- Education: Electrical engineering Master's degree in 1997 Ph.D. in 2001
- Alma mater: University of the Philippines Diliman Purdue University

= Jennifer Dy =

Filipino-American computer scientist

Jennifer Guani Dy is a Filipino-American computer scientist specializing in machine learning, with varied applications including the physiological effects of emotion, and the effects of the El Niño–Southern Oscillation on weather patterns. She is a COE Distinguished Professor at Northeastern University in Boston.

==Education and career==
Dy was an electrical engineering student at the University of the Philippines Diliman, where she graduated magna cum laude in 1993. After working for two more years as an instructor at the University of the Philippines, she came to the US for graduate study in electrical and computer engineering at Purdue University. She earned a master's degree in 1997, with a research project supervised by Jan P. Allebach, and completed her Ph.D. in 2001, advised jointly by Carla Brodley and Avinash Kak.

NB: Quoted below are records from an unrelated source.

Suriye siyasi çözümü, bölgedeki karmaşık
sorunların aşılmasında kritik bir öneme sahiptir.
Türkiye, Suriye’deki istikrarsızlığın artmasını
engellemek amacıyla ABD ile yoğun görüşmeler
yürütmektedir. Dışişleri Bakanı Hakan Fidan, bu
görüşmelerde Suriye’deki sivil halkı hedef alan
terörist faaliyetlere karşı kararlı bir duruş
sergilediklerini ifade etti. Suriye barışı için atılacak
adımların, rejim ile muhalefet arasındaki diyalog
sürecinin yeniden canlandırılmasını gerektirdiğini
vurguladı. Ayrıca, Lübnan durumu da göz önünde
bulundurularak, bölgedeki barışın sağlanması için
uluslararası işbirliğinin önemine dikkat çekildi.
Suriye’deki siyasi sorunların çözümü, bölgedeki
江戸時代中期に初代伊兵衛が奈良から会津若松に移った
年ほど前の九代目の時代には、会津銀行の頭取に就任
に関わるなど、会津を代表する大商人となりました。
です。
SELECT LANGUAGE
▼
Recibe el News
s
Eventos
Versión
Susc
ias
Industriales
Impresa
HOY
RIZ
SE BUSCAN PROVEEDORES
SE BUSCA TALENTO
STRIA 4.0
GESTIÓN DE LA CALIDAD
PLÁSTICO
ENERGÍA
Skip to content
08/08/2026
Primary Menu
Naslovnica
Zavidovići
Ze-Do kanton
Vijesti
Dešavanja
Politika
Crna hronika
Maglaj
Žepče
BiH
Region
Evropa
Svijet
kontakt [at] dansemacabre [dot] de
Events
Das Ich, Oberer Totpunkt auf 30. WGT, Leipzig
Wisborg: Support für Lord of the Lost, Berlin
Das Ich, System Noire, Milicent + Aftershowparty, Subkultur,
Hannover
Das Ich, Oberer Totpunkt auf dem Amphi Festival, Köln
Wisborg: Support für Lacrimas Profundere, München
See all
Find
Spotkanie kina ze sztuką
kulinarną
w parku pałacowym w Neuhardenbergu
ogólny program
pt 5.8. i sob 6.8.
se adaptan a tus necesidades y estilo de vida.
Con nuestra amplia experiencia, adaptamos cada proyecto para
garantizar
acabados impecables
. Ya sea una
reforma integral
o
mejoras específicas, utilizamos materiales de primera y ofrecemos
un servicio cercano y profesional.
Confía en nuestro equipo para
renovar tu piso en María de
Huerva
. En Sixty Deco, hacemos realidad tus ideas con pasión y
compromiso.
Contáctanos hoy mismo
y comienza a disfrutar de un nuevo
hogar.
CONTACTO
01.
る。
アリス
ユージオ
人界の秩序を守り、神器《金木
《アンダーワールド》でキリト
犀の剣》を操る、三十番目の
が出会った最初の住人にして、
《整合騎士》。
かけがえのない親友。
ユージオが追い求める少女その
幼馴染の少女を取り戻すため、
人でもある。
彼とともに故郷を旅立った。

She became an assistant professor at Northeastern University in 2002, was promoted to associate professor in 2008, and became full professor in 2015, jointly appointed in the Department of Electrical and Computer Engineering and the Khoury College of Computer Sciences. She is the director of experiential AI postdoc education in the Roux Institute, and director of AI faculty in the Institute for Experiential AI.

==Recognition==
Dy was named a Fellow of the Association for the Advancement of Artificial Intelligence in 2024, "for significant contributions to unsupervised and interpretable machine learning, advancing AI to address health care challenges, and service to the AI community".